Warum Schadenfreude über die Weltcup-Absage in Zermatt fehl am Platz ist
Es ist, als würden die Wettergötter Zermatt verspotten. Die Sonne scheint oben auf dem Klein Matterhorn, die Weltcup-Strecke «Gran Becca» erstrahlt im besten Licht. Auf den ersten Blick herrschen beste Skibedingungen – und trotzdem kann die Weltcup-Premiere in Zermatt und Cervinia nicht stattfinden. Die Kombination von Wind und Schneefall durch die ganze Nacht haben dafür gesorgt, dass die Abfahrt vom Samstag wegen Sicherheitsbedenken abgesagt werden muss.
Schnell kamen hämische Reaktionen. Die Organisatoren hätten bekommen, was sie verdienten, hiess es auch in der Kommentarspalte von watson. Wieder wurde die Falschinformation verbreitet, dass der Theodulgletscher «mit Baggern zerstört» oder die Weltcupstrecke «in den Gletscher gefräst» worden sei. Beides stimmt nicht. Die Bagger füllen in Zermatt und Cervinia jedes Jahr die Gletscherspalten mit Schnee und Eis, um die Sicherheit der Skifahrer zu garantieren. Selbst Matthias Huss, Glaziologe an der ETH Zürich, gab Entwarnung: Die Gletscherschmelze werde durch Skipisten weder beschleunigt noch gebremst.
Natürlich darf und soll man hinterfragen, ob eine Weltcup-Abfahrt in dieser Lage Sinn ergibt. Der organisatorische und logistische Aufwand, um auf dieser Höhe eine Weltcupstrecke herzurichten, ist enorm. Und auch wenn die Organisatoren nachhaltige Rennen versprechen, sind sie trotzdem eine Belastung für die Umwelt.
Und dann ist da noch das Wetter. Die Skirennfahrer sind das ganze Jahr den Witterungen ausgesetzt. Aber im hochalpinen Gelände auf 3800 Metern über Meer ist das noch extremer. Die Walliser rühmen sich gerne damit, wie oft bei ihnen die Sonne scheint.

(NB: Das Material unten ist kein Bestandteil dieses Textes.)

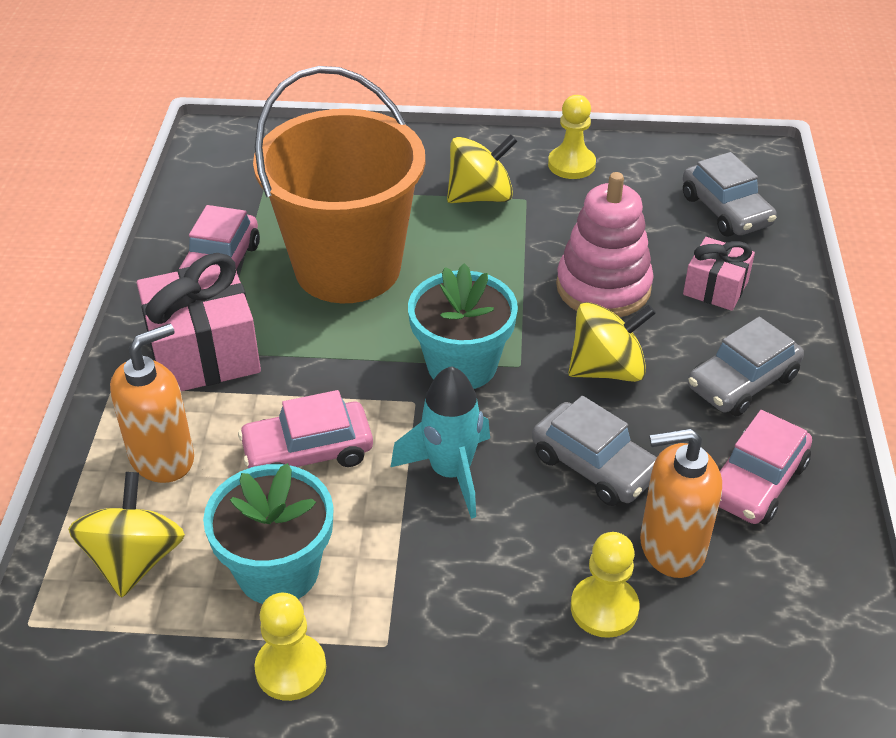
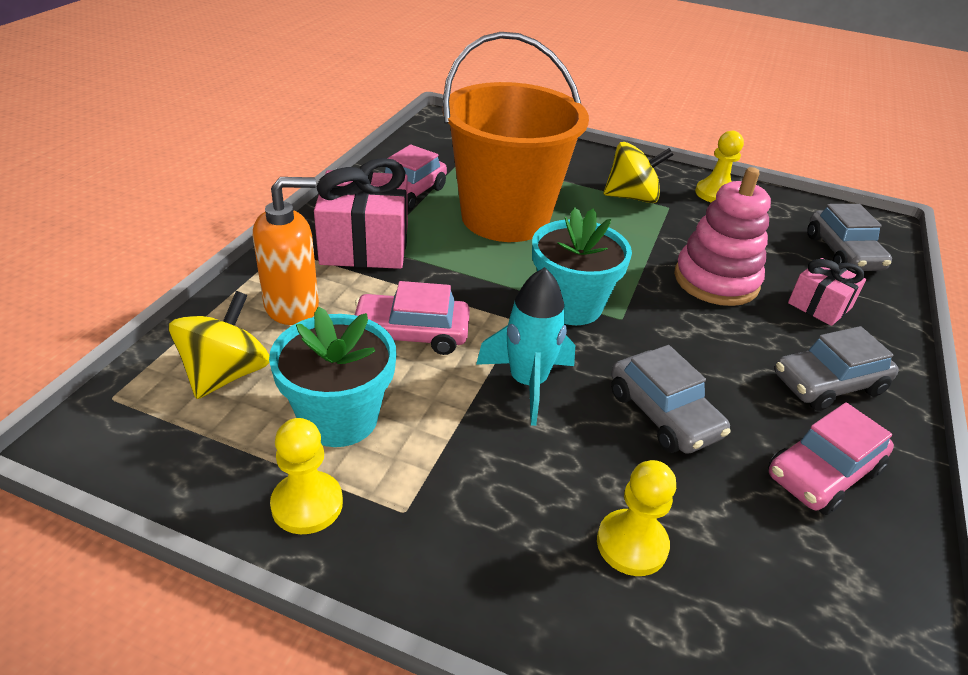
camera: 15 degrees right, 5 degrees down
(607, 369) = (700, 341): yellow spinning top -> none
(671, 547) = (718, 508): orange soap dispenser -> none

Aber im November gibt es selbst in Zermatt häufig Niederschlag und schlechtes Wetter. Zu glauben, dass über zwei Wochen (Rennen der Männer und Frauen) beste Rennbedingungen herrschen, grenzt an Naivität.
Dennoch ist Schadenfreude derzeit fehl am Platz. Das wäre nicht fair gegenüber den zahlreichen Helferinnen und Helfern, die in den letzten Tagen und Wochen Stunden ihrer Freizeit investiert und teilweise unbezahlten Urlaub genommen haben. Sie haben teils unter garstigen Wetterbedingungen Sicherheitsnetze aufgestellt, Schnee von der Piste geschaufelt und dafür gesorgt, dass es den Athleten und Trainern an nichts fehlt.
Es ist auch schade ums Spektakel. Denn wie die Trainingsbilder vom Mittwoch gezeigt haben, wäre dieses Rennen bei besten Bedingungen durchaus eines gewesen. Nun fällt das aus, und damit werden auch Marco Odermatt und Co. der Chance beraubt, in der Königsdisziplin der Skirennfahrer zu punkten. Morgen stünde nochmals eine Abfahrt auf dem Programm, doch aufgrund der Wetterprognosen stehen die Chancen schlecht, dass diese stattfinden kann. Und auch Nachholtermine sind im dichten FIS-Kalender schwierig zu finden.
So klammert man sich in Zermatt und Cervinia an die Hoffnung, dass wenigstens die Rennen der Frauen in einer Woche über die Bühne gehen können. Es wäre nur schon den vielen freiwilligen Helfern zu gönnen.